2030 — La fièvre du lundi matin
Après des siècles de travail sous emprise, la coupe à cocktail serait-elle pleine ? Depuis le milieu des années 2010, la promotion de l’alcool au travail semble en effet reculer lentement mais sûrement. En 2014, un décret modifie le code du travail pour permettre aux entreprises d’imposer à leurs salariés le zéro-alcool entre leurs murs, alors que le fait d’imposer la sobriété aux salariés avait été refusé au fabricant d'engins de chantier Caterpillar en 2012.
En 2017, Uber “donne l’exemple” à l’international en interdisant la consommation d’alcool pendant les heures de travail —événements pros compris— et en plafonnant les frais d’alcool de ses salariés. Quant à WeWork, il limite désormais à 35 cl la bière offerte à chaque coworker.
Si les facteurs de cette évolution sont multiples, l’évolution de la place de la masculinité au travail pourrait bien y être pour quelque chose. Souvenons-nous : à l’époque moderne, le bar est le lieu où travaillent les hommes ; dans les années 70, c’est un privilège des patrons dans leurs bureaux fermés et le stimulant de ceux qui travaillent « à la dure ». Pas étonnant donc que dans un 21ème siècle marqué par les scandales #MeToo et par la baisse régulière des inégalités homme-femme au travail, l’afterwork et ses débordements ne soient plus à la fête. Dans le cas d’Uber, c’est d’ailleurs précisément pour lutter contre la “bro culture” qu’on a mis le holà sur les petits apéritifs.
L’afterwork du futur sera-t-il No-Lo ("no alcohol" ou "low alcohol") ? Pas si facile d’effacer des siècles de buvette au boulot : en télétravail pendant les confinements successifs de 2020-2021, cinq millions et demi de Français ont augmenté leur consommation d'alcool. Pour autant, la prise de conscience sur les effets de l’alcool sur la santé mentale et physique des salariés n’a peut-être jamais été aussi forte.

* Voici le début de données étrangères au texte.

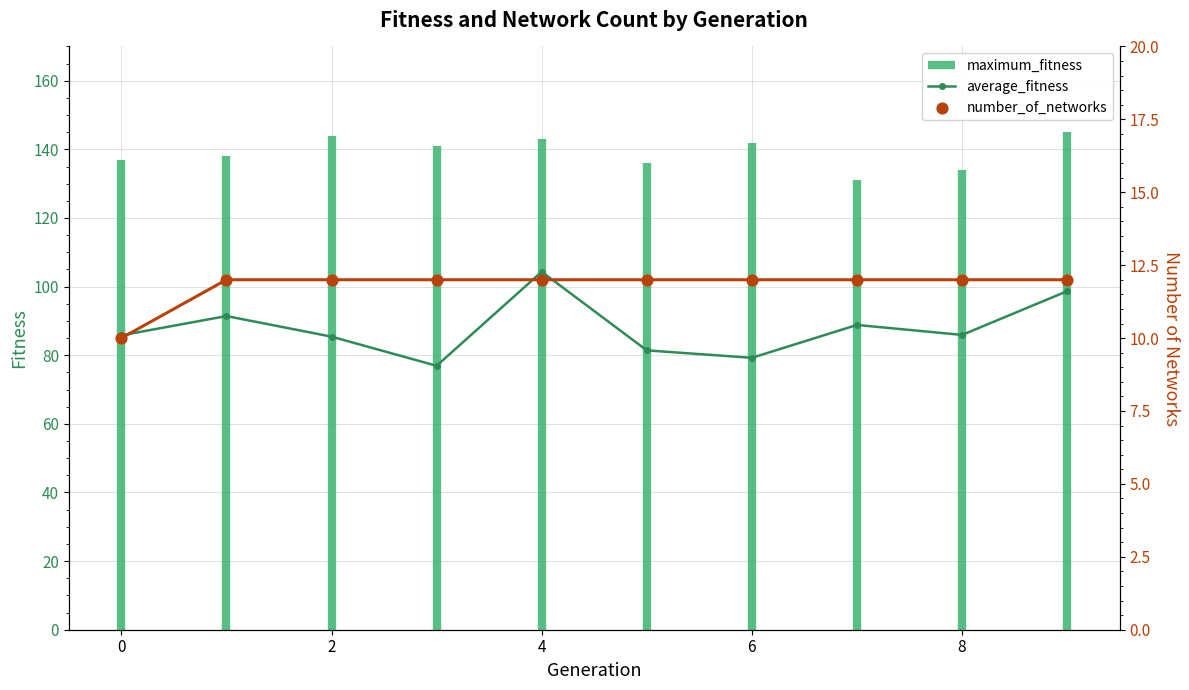

The value of average_fitness at 0 is 142.9. True or false?

False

La hype de l’afterwork étant venue tout droit du monde anglo-saxon, il faut sûrement regarder Outre-Manche et Outre-Atlantique pour savoir ce que nous réserve l’avenir. Or en Grande-Bretagne, la part des "teetotal" ("totalement abstinents") chez les 16-24 ans est passée de 18% à 29% entre 2005 et 2015. Et d’après un sondage lancé en 2020 aux États-Unis, 15% des adultes prévoyaient de participer à Dry January (janvier sans alcool) en 2021. Sobres, les travailleurs vont ainsi inciter les entreprises à réinventer leurs soirées.
Après un démarrage timide en 2016, les befores-work —alternative sobre et matinale aux afterworks— pourrait ainsi revenir sur la scène professionnelle pour réchauffer l’ambiance des bureaux, sans noyer ses occupants dans les degrés d’alcool. Aujourd’hui la question reste entière : pourrait-on supporter le travail sans aucune forme d’ébriété ? « En France, la morale et la loi laissent croire que la consommation [d’alcool] est par essence négative ou néfaste, décrypte la psychologue du travail Gladys Lutz sur France Culture.
Mais quand on interroge les consommateurs sur les fonctions de l’alcool par rapport à leur travail, on voit que c’est (...) très largement du côté de la ressource. L’alcool peut être un stimulant, un décontractant, et s'engager dans une situation de travail marquée par le stress, la lassitude ou l’ennui avec un produit qui vient nous booster peut vraiment permettre de rentrer dans la situation de travail avec une plus grande efficacité ».
L’avenir serait-il dans un alcool délesté de ses degrés ? Déjà la consommation de substances sans-alcool mais apaisantes ou euphorisantes, se fait une place dans nos quotidiens. Dans les rayons des magasins, les boissons coup-de-fouet et spiritueux à degré zéro déferlent ; dans les bars, les mocktails à base de plante tropicale aux effets stimulants détrônent l’alcool ; dans les labos, l’ébriété inoffensive est en train de s’inventer. Ne reste au monde du travail qu’à les adopter.